[Saved entries]

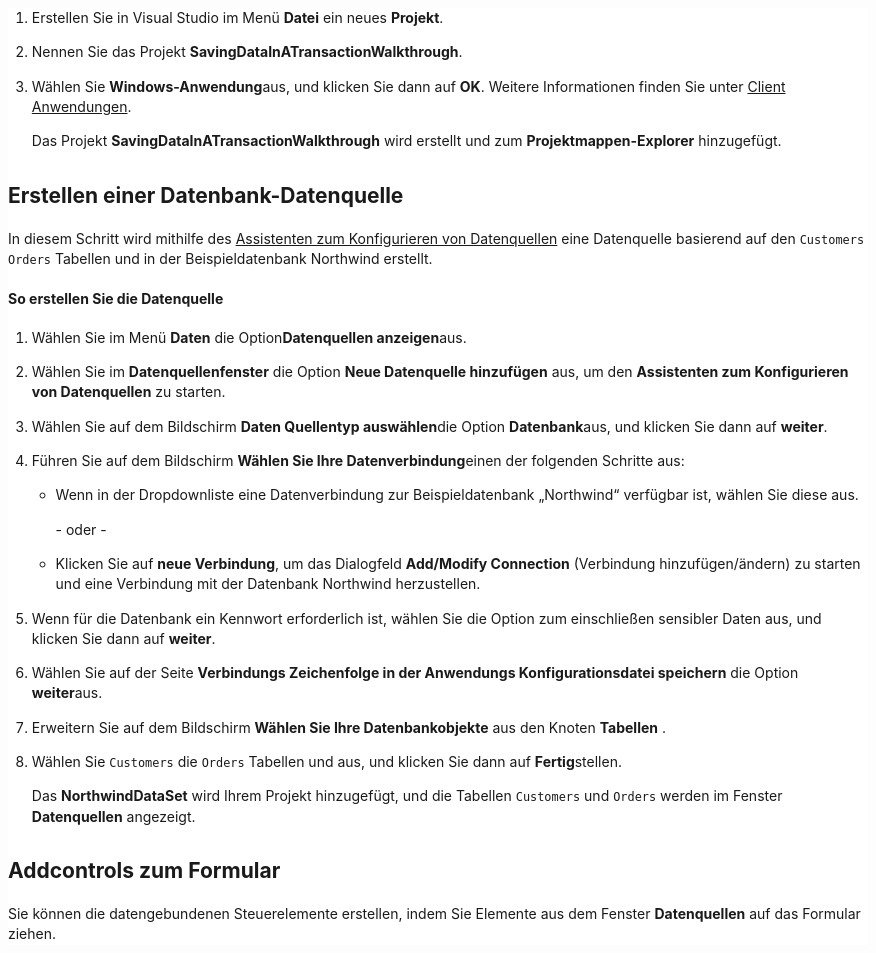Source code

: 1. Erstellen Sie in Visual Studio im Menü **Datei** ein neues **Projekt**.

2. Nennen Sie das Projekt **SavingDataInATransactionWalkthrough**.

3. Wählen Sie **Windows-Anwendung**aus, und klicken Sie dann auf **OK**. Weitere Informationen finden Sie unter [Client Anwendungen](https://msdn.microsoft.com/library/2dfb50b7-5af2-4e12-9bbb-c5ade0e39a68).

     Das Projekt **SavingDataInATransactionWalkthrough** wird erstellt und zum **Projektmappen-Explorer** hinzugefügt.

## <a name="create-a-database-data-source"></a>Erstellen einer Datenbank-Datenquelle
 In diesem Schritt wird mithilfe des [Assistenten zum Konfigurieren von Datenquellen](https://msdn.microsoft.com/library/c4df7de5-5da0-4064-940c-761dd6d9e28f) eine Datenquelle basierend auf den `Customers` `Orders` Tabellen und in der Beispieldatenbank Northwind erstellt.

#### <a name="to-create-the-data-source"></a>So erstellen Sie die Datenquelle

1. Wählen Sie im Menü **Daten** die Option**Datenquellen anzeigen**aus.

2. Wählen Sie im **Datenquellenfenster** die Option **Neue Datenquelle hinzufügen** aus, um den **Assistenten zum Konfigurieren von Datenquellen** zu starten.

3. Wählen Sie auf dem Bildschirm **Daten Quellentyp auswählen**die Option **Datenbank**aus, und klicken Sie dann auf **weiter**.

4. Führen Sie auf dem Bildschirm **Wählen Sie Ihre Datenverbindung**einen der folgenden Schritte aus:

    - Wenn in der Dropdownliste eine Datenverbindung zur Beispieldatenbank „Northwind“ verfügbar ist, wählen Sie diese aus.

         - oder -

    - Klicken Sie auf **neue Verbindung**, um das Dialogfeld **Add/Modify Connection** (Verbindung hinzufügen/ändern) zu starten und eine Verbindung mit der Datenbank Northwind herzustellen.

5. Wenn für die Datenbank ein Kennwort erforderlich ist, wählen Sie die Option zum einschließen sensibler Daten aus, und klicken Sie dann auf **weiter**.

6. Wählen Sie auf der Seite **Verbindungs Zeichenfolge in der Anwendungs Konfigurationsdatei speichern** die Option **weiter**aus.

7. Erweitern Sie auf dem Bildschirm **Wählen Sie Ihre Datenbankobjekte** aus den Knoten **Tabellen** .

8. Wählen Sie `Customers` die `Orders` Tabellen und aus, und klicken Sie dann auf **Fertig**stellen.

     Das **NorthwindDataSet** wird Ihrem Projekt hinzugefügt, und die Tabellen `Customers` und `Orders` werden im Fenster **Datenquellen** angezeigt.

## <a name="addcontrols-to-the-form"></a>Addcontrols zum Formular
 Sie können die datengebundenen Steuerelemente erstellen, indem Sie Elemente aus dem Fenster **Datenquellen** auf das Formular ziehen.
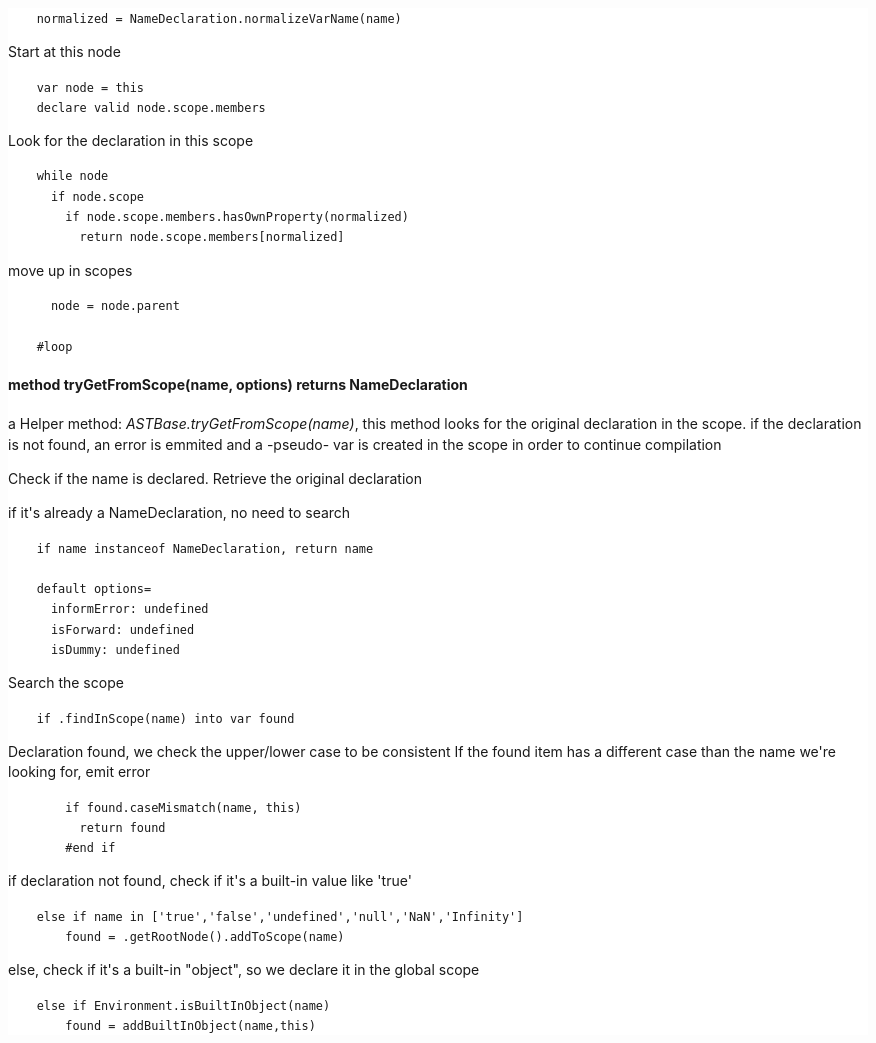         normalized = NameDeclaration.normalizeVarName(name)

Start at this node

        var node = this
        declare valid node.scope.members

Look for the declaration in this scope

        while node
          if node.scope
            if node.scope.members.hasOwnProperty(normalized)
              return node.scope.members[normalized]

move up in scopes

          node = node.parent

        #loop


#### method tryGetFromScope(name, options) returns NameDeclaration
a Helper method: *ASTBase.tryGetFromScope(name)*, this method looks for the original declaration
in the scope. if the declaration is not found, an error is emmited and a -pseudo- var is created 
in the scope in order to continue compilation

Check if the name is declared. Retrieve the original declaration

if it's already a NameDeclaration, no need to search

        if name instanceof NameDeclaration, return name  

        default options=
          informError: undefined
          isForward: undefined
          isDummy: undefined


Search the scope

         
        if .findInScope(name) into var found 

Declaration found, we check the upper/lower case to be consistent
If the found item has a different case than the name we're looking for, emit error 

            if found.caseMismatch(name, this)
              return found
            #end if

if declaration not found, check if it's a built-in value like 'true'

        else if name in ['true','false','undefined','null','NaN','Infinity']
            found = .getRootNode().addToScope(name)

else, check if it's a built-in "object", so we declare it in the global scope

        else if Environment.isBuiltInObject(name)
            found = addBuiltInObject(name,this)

» **About this exercise**:
Reproduce every row above verbatim, leaving out the pictures.

» **Answer space**:
Source code

: 1. Erstellen Sie in Visual Studio im Menü **Datei** ein neues **Projekt**.

2. Nennen Sie das Projekt **SavingDataInATransactionWalkthrough**.

3. Wählen Sie **Windows-Anwendung**aus, und klicken Sie dann auf **OK**. Weitere Informationen finden Sie unter [Client Anwendungen](https://msdn.microsoft.com/library/2dfb50b7-5af2-4e12-9bbb-c5ade0e39a68).

     Das Projekt **SavingDataInATransactionWalkthrough** wird erstellt und zum **Projektmappen-Explorer** hinzugefügt.

## <a name="create-a-database-data-source"></a>Erstellen einer Datenbank-Datenquelle
 In diesem Schritt wird mithilfe des [Assistenten zum Konfigurieren von Datenquellen](https://msdn.microsoft.com/library/c4df7de5-5da0-4064-940c-761dd6d9e28f) eine Datenquelle basierend auf den `Customers` `Orders` Tabellen und in der Beispieldatenbank Northwind erstellt.

#### <a name="to-create-the-data-source"></a>So erstellen Sie die Datenquelle

1. Wählen Sie im Menü **Daten** die Option**Datenquellen anzeigen**aus.

2. Wählen Sie im **Datenquellenfenster** die Option **Neue Datenquelle hinzufügen** aus, um den **Assistenten zum Konfigurieren von Datenquellen** zu starten.

3. Wählen Sie auf dem Bildschirm **Daten Quellentyp auswählen**die Option **Datenbank**aus, und klicken Sie dann auf **weiter**.

4. Führen Sie auf dem Bildschirm **Wählen Sie Ihre Datenverbindung**einen der folgenden Schritte aus:

    - Wenn in der Dropdownliste eine Datenverbindung zur Beispieldatenbank „Northwind“ verfügbar ist, wählen Sie diese aus.

         - oder -

    - Klicken Sie auf **neue Verbindung**, um das Dialogfeld **Add/Modify Connection** (Verbindung hinzufügen/ändern) zu starten und eine Verbindung mit der Datenbank Northwind herzustellen.

5. Wenn für die Datenbank ein Kennwort erforderlich ist, wählen Sie die Option zum einschließen sensibler Daten aus, und klicken Sie dann auf **weiter**.

6. Wählen Sie auf der Seite **Verbindungs Zeichenfolge in der Anwendungs Konfigurationsdatei speichern** die Option **weiter**aus.

7. Erweitern Sie auf dem Bildschirm **Wählen Sie Ihre Datenbankobjekte** aus den Knoten **Tabellen** .

8. Wählen Sie `Customers` die `Orders` Tabellen und aus, und klicken Sie dann auf **Fertig**stellen.

     Das **NorthwindDataSet** wird Ihrem Projekt hinzugefügt, und die Tabellen `Customers` und `Orders` werden im Fenster **Datenquellen** angezeigt.

## <a name="addcontrols-to-the-form"></a>Addcontrols zum Formular
 Sie können die datengebundenen Steuerelemente erstellen, indem Sie Elemente aus dem Fenster **Datenquellen** auf das Formular ziehen.
         normalized = NameDeclaration.normalizeVarName(name)

Start at this node

        var node = this
        declare valid node.scope.members

Look for the declaration in this scope

        while node
          if node.scope
            if node.scope.members.hasOwnProperty(normalized)
              return node.scope.members[normalized]

move up in scopes

          node = node.parent

        #loop


#### method tryGetFromScope(name, options) returns NameDeclaration
a Helper method: *ASTBase.tryGetFromScope(name)*, this method looks for the original declaration
in the scope. if the declaration is not found, an error is emmited and a -pseudo- var is created 
in the scope in order to continue compilation

Check if the name is declared. Retrieve the original declaration

if it's already a NameDeclaration, no need to search

        if name instanceof NameDeclaration, return name  

        default options=
          informError: undefined
          isForward: undefined
          isDummy: undefined


Search the scope

         
        if .findInScope(name) into var found 

Declaration found, we check the upper/lower case to be consistent
If the found item has a different case than the name we're looking for, emit error 

            if found.caseMismatch(name, this)
              return found
            #end if

if declaration not found, check if it's a built-in value like 'true'

        else if name in ['true','false','undefined','null','NaN','Infinity']
            found = .getRootNode().addToScope(name)

else, check if it's a built-in "object", so we declare it in the global scope

        else if Environment.isBuiltInObject(name)
            found = addBuiltInObject(name,this)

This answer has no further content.